(Your task)
Repeat the records exactly, so that each line matches the original.

*** Material shown

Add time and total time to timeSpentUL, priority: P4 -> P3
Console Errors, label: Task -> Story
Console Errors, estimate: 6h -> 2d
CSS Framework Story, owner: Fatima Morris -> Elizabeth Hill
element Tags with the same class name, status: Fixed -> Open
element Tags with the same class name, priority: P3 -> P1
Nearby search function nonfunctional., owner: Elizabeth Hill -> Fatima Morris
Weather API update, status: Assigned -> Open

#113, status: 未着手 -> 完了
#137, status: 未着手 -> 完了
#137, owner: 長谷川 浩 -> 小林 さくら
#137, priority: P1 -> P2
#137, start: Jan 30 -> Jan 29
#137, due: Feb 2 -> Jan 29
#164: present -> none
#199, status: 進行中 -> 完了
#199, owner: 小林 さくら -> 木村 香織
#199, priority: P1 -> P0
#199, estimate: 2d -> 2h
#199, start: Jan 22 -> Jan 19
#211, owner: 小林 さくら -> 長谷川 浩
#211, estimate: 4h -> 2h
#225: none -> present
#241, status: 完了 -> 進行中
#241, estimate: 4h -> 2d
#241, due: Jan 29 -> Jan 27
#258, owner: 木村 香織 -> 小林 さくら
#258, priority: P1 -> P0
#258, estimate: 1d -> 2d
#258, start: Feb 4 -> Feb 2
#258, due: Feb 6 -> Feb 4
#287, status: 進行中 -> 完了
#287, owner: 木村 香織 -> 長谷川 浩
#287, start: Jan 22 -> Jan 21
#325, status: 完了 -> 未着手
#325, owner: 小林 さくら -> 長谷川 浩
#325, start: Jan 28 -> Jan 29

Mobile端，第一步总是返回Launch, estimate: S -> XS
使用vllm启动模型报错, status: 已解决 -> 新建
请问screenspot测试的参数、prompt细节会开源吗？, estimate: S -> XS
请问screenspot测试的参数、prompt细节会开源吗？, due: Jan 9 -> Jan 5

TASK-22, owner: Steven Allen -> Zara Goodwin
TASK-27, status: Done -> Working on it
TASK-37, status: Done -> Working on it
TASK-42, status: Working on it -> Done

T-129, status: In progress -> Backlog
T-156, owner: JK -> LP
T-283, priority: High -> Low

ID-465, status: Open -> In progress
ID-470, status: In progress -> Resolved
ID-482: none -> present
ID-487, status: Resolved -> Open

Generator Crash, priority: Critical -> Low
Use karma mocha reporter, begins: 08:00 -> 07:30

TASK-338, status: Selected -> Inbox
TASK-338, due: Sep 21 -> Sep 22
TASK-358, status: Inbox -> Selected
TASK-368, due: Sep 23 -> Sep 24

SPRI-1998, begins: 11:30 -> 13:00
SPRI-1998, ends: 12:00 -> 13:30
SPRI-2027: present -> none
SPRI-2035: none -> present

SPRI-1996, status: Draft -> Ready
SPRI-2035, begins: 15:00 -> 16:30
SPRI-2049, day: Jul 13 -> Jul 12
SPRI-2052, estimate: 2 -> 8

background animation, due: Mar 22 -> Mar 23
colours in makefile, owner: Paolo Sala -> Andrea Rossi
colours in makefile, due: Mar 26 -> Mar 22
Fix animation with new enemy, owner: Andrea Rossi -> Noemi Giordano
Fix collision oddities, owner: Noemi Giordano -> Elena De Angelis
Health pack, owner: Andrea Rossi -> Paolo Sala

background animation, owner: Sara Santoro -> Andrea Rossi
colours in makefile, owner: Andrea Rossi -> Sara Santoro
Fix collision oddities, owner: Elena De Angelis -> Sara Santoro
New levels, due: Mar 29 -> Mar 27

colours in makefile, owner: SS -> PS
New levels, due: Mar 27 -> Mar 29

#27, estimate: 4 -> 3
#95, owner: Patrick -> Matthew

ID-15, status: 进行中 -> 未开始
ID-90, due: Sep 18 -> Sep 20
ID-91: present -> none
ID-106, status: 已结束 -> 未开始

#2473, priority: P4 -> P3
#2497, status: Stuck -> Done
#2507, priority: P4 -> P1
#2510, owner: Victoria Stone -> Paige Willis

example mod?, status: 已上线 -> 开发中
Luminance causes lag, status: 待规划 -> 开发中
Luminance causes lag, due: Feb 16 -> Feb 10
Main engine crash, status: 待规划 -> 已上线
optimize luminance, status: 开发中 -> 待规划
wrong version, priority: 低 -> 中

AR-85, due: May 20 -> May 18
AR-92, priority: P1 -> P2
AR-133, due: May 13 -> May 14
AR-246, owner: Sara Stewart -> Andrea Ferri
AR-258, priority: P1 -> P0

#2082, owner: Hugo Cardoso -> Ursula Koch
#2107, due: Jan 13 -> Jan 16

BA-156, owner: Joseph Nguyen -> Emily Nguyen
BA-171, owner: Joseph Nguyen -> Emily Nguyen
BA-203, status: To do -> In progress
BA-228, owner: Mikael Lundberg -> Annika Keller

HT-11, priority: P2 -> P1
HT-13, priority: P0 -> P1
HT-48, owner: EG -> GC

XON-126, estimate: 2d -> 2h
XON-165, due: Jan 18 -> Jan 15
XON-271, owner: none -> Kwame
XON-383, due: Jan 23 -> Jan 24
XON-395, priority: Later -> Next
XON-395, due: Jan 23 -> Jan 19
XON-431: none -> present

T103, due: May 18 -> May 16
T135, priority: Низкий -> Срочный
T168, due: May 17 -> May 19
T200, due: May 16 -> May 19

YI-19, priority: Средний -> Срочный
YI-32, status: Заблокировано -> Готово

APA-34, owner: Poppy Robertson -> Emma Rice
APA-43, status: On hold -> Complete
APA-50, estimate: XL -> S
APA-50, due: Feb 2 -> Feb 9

******

(Solution below)
Add time and total time to timeSpentUL, priority: P4 -> P3
Console Errors, label: Task -> Story
Console Errors, estimate: 6h -> 2d
CSS Framework Story, owner: Fatima Morris -> Elizabeth Hill
element Tags with the same class name, status: Fixed -> Open
element Tags with the same class name, priority: P3 -> P1
Nearby search function nonfunctional., owner: Elizabeth Hill -> Fatima Morris
Weather API update, status: Assigned -> Open

#113, status: 未着手 -> 完了
#137, status: 未着手 -> 完了
#137, owner: 長谷川 浩 -> 小林 さくら
#137, priority: P1 -> P2
#137, start: Jan 30 -> Jan 29
#137, due: Feb 2 -> Jan 29
#164: present -> none
#199, status: 進行中 -> 完了
#199, owner: 小林 さくら -> 木村 香織
#199, priority: P1 -> P0
#199, estimate: 2d -> 2h
#199, start: Jan 22 -> Jan 19
#211, owner: 小林 さくら -> 長谷川 浩
#211, estimate: 4h -> 2h
#225: none -> present
#241, status: 完了 -> 進行中
#241, estimate: 4h -> 2d
#241, due: Jan 29 -> Jan 27
#258, owner: 木村 香織 -> 小林 さくら
#258, priority: P1 -> P0
#258, estimate: 1d -> 2d
#258, start: Feb 4 -> Feb 2
#258, due: Feb 6 -> Feb 4
#287, status: 進行中 -> 完了
#287, owner: 木村 香織 -> 長谷川 浩
#287, start: Jan 22 -> Jan 21
#325, status: 完了 -> 未着手
#325, owner: 小林 さくら -> 長谷川 浩
#325, start: Jan 28 -> Jan 29

Mobile端，第一步总是返回Launch, estimate: S -> XS
使用vllm启动模型报错, status: 已解决 -> 新建
请问screenspot测试的参数、prompt细节会开源吗？, estimate: S -> XS
请问screenspot测试的参数、prompt细节会开源吗？, due: Jan 9 -> Jan 5

TASK-22, owner: Steven Allen -> Zara Goodwin
TASK-27, status: Done -> Working on it
TASK-37, status: Done -> Working on it
TASK-42, status: Working on it -> Done

T-129, status: In progress -> Backlog
T-156, owner: JK -> LP
T-283, priority: High -> Low

ID-465, status: Open -> In progress
ID-470, status: In progress -> Resolved
ID-482: none -> present
ID-487, status: Resolved -> Open

Generator Crash, priority: Critical -> Low
Use karma mocha reporter, begins: 08:00 -> 07:30

TASK-338, status: Selected -> Inbox
TASK-338, due: Sep 21 -> Sep 22
TASK-358, status: Inbox -> Selected
TASK-368, due: Sep 23 -> Sep 24

SPRI-1998, begins: 11:30 -> 13:00
SPRI-1998, ends: 12:00 -> 13:30
SPRI-2027: present -> none
SPRI-2035: none -> present

SPRI-1996, status: Draft -> Ready
SPRI-2035, begins: 15:00 -> 16:30
SPRI-2049, day: Jul 13 -> Jul 12
SPRI-2052, estimate: 2 -> 8

background animation, due: Mar 22 -> Mar 23
colours in makefile, owner: Paolo Sala -> Andrea Rossi
colours in makefile, due: Mar 26 -> Mar 22
Fix animation with new enemy, owner: Andrea Rossi -> Noemi Giordano
Fix collision oddities, owner: Noemi Giordano -> Elena De Angelis
Health pack, owner: Andrea Rossi -> Paolo Sala

background animation, owner: Sara Santoro -> Andrea Rossi
colours in makefile, owner: Andrea Rossi -> Sara Santoro
Fix collision oddities, owner: Elena De Angelis -> Sara Santoro
New levels, due: Mar 29 -> Mar 27

colours in makefile, owner: SS -> PS
New levels, due: Mar 27 -> Mar 29

#27, estimate: 4 -> 3
#95, owner: Patrick -> Matthew

ID-15, status: 进行中 -> 未开始
ID-90, due: Sep 18 -> Sep 20
ID-91: present -> none
ID-106, status: 已结束 -> 未开始

#2473, priority: P4 -> P3
#2497, status: Stuck -> Done
#2507, priority: P4 -> P1
#2510, owner: Victoria Stone -> Paige Willis

example mod?, status: 已上线 -> 开发中
Luminance causes lag, status: 待规划 -> 开发中
Luminance causes lag, due: Feb 16 -> Feb 10
Main engine crash, status: 待规划 -> 已上线
optimize luminance, status: 开发中 -> 待规划
wrong version, priority: 低 -> 中

AR-85, due: May 20 -> May 18
AR-92, priority: P1 -> P2
AR-133, due: May 13 -> May 14
AR-246, owner: Sara Stewart -> Andrea Ferri
AR-258, priority: P1 -> P0

#2082, owner: Hugo Cardoso -> Ursula Koch
#2107, due: Jan 13 -> Jan 16

BA-156, owner: Joseph Nguyen -> Emily Nguyen
BA-171, owner: Joseph Nguyen -> Emily Nguyen
BA-203, status: To do -> In progress
BA-228, owner: Mikael Lundberg -> Annika Keller

HT-11, priority: P2 -> P1
HT-13, priority: P0 -> P1
HT-48, owner: EG -> GC

XON-126, estimate: 2d -> 2h
XON-165, due: Jan 18 -> Jan 15
XON-271, owner: none -> Kwame
XON-383, due: Jan 23 -> Jan 24
XON-395, priority: Later -> Next
XON-395, due: Jan 23 -> Jan 19
XON-431: none -> present

T103, due: May 18 -> May 16
T135, priority: Низкий -> Срочный
T168, due: May 17 -> May 19
T200, due: May 16 -> May 19

YI-19, priority: Средний -> Срочный
YI-32, status: Заблокировано -> Готово

APA-34, owner: Poppy Robertson -> Emma Rice
APA-43, status: On hold -> Complete
APA-50, estimate: XL -> S
APA-50, due: Feb 2 -> Feb 9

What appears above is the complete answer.